Abstract The development of PCR-based, easily automated
molecular genetic markers, such as SSR markers,
are required for realistic cost-effective marker-assisted
selection schemes. This paper describes the development
and characterization of 172 new SSR markers for the
cassava genome. The placement of 36 of these markers
on the existing RFLP framework map of cassava is also
reported. Two similar enrichment methods were employed.
The first method yielded 35 SSR loci, for which
primers could be designed, out of 148 putative DNA
clones. A total of 137 primer pairs could be designed
from 544 putative clones sequenced for the second enrichment.
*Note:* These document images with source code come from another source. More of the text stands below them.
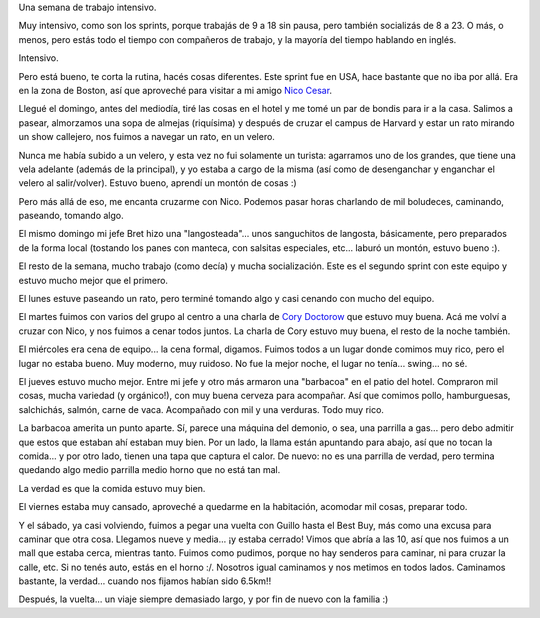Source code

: .. title: De sprint en Boston
.. date: 2015-10-21 01:07:26
.. tags: trabajo, viaje, paseo, barbacoa, velero, sopa de almejas

Una semana de trabajo intensivo.

Muy intensivo, como son los sprints, porque trabajás de 9 a 18 sin pausa, pero también socializás de 8 a 23. O más, o menos, pero estás todo el tiempo con compañeros de trabajo, y la mayoría del tiempo hablando en inglés.

Intensivo.

Pero está bueno, te corta la rutina, hacés cosas diferentes. Este sprint fue en USA, hace bastante que no iba por allá. Era en la zona de Boston, así que aproveché para visitar a mi amigo `Nico Cesar <https://twitter.com/nicocesar_>`_.

Llegué el domingo, antes del mediodía, tiré las cosas en el hotel y me tomé un par de bondis para ir a la casa. Salimos a pasear, almorzamos una sopa de almejas (riquísima) y después de cruzar el campus de Harvard y estar un rato mirando un show callejero, nos fuimos a navegar un rato, en un velero.

.. image:: http://www.taniquetil.com.ar/facundo/imgs/sprintboston15_nicovelero.jpg
    :alt: Nico en el velero

Nunca me había subido a un velero, y esta vez no fui solamente un turista: agarramos uno de los grandes, que tiene una vela adelante (además de la principal), y yo estaba a cargo de la misma (así como de desenganchar y enganchar el velero al salir/volver). Estuvo bueno, aprendí un montón de cosas :)

Pero más allá de eso, me encanta cruzarme con Nico. Podemos pasar horas charlando de mil boludeces, caminando, paseando, tomando algo.

El mismo domingo mi jefe Bret hizo una "langosteada"... unos sanguchitos de langosta, básicamente, pero preparados de la forma local (tostando los panes con manteca, con salsitas especiales, etc... laburó un montón, estuvo bueno :).

.. image:: http://www.taniquetil.com.ar/facundo/imgs/sprintboston15_florsilvestre.jpg
    :alt: Flor silvestre

El resto de la semana, mucho trabajo (como decía) y mucha socialización. Este es el segundo sprint con este equipo y estuvo mucho mejor que el primero.

El lunes estuve paseando un rato, pero terminé tomando algo y casi cenando con mucho del equipo.

El martes fuimos con varios del grupo al centro a una charla de `Cory Doctorow <https://es.wikipedia.org/wiki/Cory_Doctorow>`_ que estuvo muy buena. Acá me volví a cruzar con Nico, y nos fuimos a cenar todos juntos. La charla de Cory estuvo muy buena, el resto de la noche también.

.. image:: http://www.taniquetil.com.ar/facundo/imgs/sprintboston15_doctorow.jpg
    :alt: Cory Doctorow

El miércoles era cena de equipo... la cena formal, digamos. Fuimos todos a un lugar donde comimos muy rico, pero el lugar no estaba bueno. Muy moderno, muy ruidoso. No fue la mejor noche, el lugar no tenía... swing... no sé.

El jueves estuvo mucho mejor. Entre mi jefe y otro más armaron una "barbacoa" en el patio del hotel. Compraron mil cosas, mucha variedad (y orgánico!), con muy buena cerveza para acompañar. Así que comimos pollo, hamburguesas, salchichás, salmón, carne de vaca. Acompañado con mil y una verduras. Todo muy rico.

.. image:: http://www.taniquetil.com.ar/facundo/imgs/sprintboston15_comprashipster.jpg
    :alt: Compras para la barbacoa

La barbacoa amerita un punto aparte. Sí, parece una máquina del demonio, o sea, una parrilla a gas... pero debo admitir que estos que estaban ahí estaban muy bien. Por un lado, la llama están apuntando para abajo, así que no tocan la comida... y por otro lado, tienen una tapa que captura el calor. De nuevo: no es una parrilla de verdad, pero termina quedando algo medio parrilla medio horno que no está tan mal.

La verdad es que la comida estuvo muy bien.

El viernes estaba muy cansado, aproveché a quedarme en la habitación, acomodar mil cosas, preparar todo.

Y el sábado, ya casi volviendo, fuimos a pegar una vuelta con Guillo hasta el Best Buy, más como una excusa para caminar que otra cosa. Llegamos nueve y media... ¡y estaba cerrado! Vimos que abría a las 10, así que nos fuimos a un mall que estaba cerca, mientras tanto. Fuimos como pudimos, porque no hay senderos para caminar, ni para cruzar la calle, etc. Si no tenés auto, estás en el horno :/. Nosotros igual caminamos y nos metimos en todos lados. Caminamos bastante, la verdad... cuando nos fijamos habían sido 6.5km!!

.. image:: http://www.taniquetil.com.ar/facundo/imgs/sprintboston15_arbolrojoverde.jpg
    :alt: El otoño es muy colorido

Después, la vuelta... un viaje siempre demasiado largo, y por fin de nuevo con la familia :)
Most of the SSRs (95%) were di-nucleotide repeats,
and 21% were compound repeats. A major drawback
of these methods of SSR discovery is the redundancy
– 20% duplication; in addition, primers could not be
designed for many SSR loci that were too close to the
cloning site – 45% of the total. All 172 SSRs amplified
the corresponding loci in the parents of the mapping
progeny, with 66% of them revealing a unique allele in
at least one of the parents, and 26% having unique alleles
in both of the parents. Of the 36 SSRs that have
been mapped, at least 1 was placed on 16 out of the 18
linkage groups of the framework map, indicating a broad
coverage of the cassava genome. This preliminary mapping
of the 36 markers has led to the joining of a few
small groups and the creation of one new group. The
abundance of allelic bridges as shown by these markers
will lead to the development of a consensus map of the
male- and female-derived linkage groups. In addition,
the relatively higher number of these allelic bridges,
30% as against 10% for RFLPs in cassava, underscores
SSR as the marker of choice for cassava. The 100%
primer amplification obtained for this set of primers also
confirms the appropriateness of SSR markers for use in
cassava genome analysis and the transferability of the
technology as a low-cost approach to increasing the efficiency
of cassava breeding. Current efforts are geared towards
the generation of more SSR markers to attain a
goal of 200 SSR markers, or 1 SSR marker every 10 cM.